#### WORK TO COMPLETE:
Rewrite the text on Hackney and cafés from "Decades later, Hackney" to "slow the gentrification.", changing "gentrifying" to "changing" throughout that span.

#### EXTRACT PROVIDED:
++++

Eventually though she moved clear across London to Hackney, a more affordable borough, not lacking in its own history, with lots of brick and grungy facades and non-posh accents. Tracts of Hackney were bombed during WW2; postwar a lot of public (“Council”) Housing went up in guise of urban renewal and filled with a diverse population trickling, maybe pouring, into England from the Empire the sun was setting on, and lots of native British, too, in addition to those for whom Hackney had long been home.

Decades later, Hackney is gentrifying, but it’s still diverse, it’s cool. The original tenants are there, many of them, raising families in public housing, whose units can, since Thatcher, now be sold on the open market. A more recent immigration of young people from Europe and elsewhere in the UK and Ireland is moving in. For better or for worse Hackney is gentrifying. There are galleries, bookstores, markets; there’s Regents Canal with locks and boats, its tow path for bikes and jogging. Brexit, which London strongly rejected, may slow the gentrification.

Cafés

There are a variety on campus, not quite one per building, but close. The quality of the espresso counts, but also the clientele. There's one in the main quad near the English department I like, especially in the citrus season because it is in the middle of a citrus orchard: grapefruits, oranges, kumquats. Business School not so good, I mean, the coffee is good, but the customers tend not to be my sort of folks. My preference is for the one outside the main library that satisfies all my criteria. I can sit there for a good long while with my finger in a book and an empty cup, listening to the buzz of conversation around me.

In Paris, the café I am most often tempted by is the Café de la Mairie, on the Place St Sulpice. It is old, run down, grubby, venerable. The waiters are all pre-war. Georges Perec wrote a book about it. It has a quiet upstairs if quiet is what you want and a bustling downstairs and, weather-permitting, a terrace, covered, heated in winter. I like the seats inside the front window. Some sad day someone will buy out the owners, whoever they are, (as happened with the Hotel Récamier across the Place), and turn it into a glossy tourist attraction on the order of Les Deux Magots, but for now, it's authentic.

++++

#### INFORMATION SHOWN:
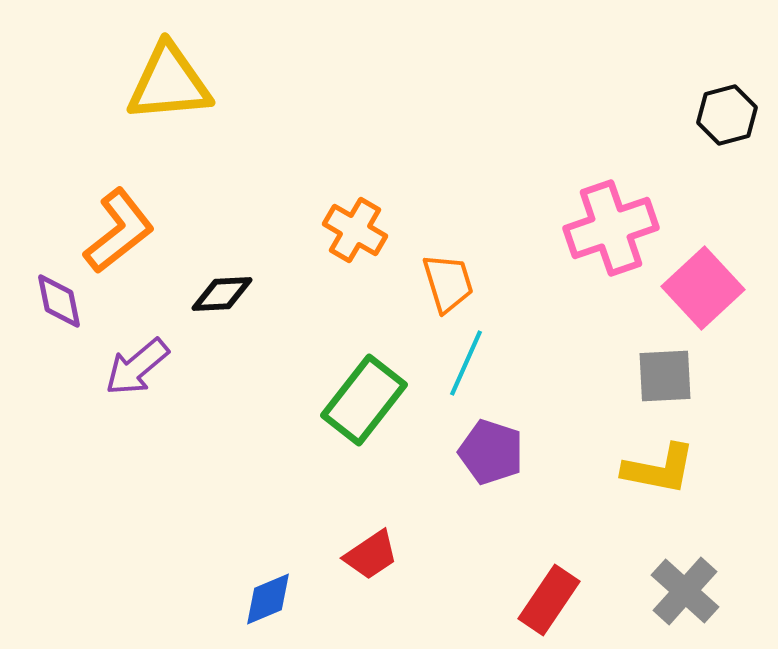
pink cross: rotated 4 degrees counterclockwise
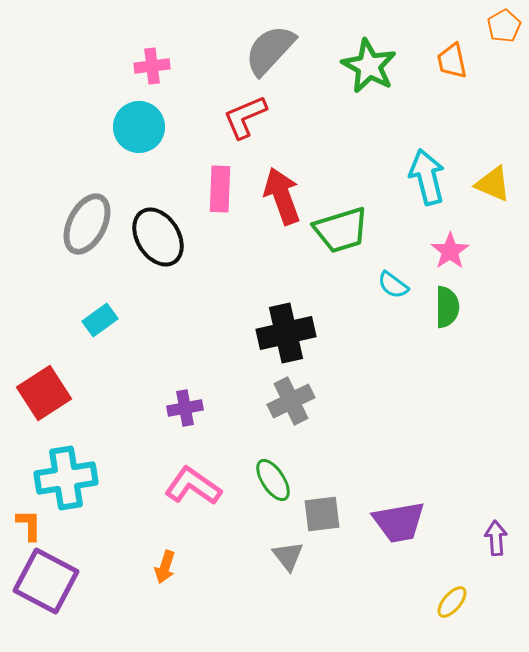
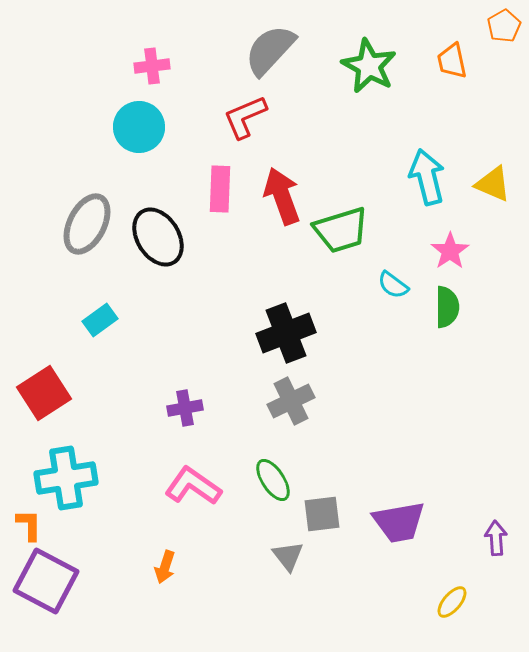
black cross: rotated 8 degrees counterclockwise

++++

#### COMPLETE OUTPUT:
Decades later, Hackney is changing, but it’s still diverse, it’s cool. The original tenants are there, many of them, raising families in public housing, whose units can, since Thatcher, now be sold on the open market. A more recent immigration of young people from Europe and elsewhere in the UK and Ireland is moving in. For better or for worse Hackney is changing. There are galleries, bookstores, markets; there’s Regents Canal with locks and boats, its tow path for bikes and jogging. Brexit, which London strongly rejected, may slow the gentrification.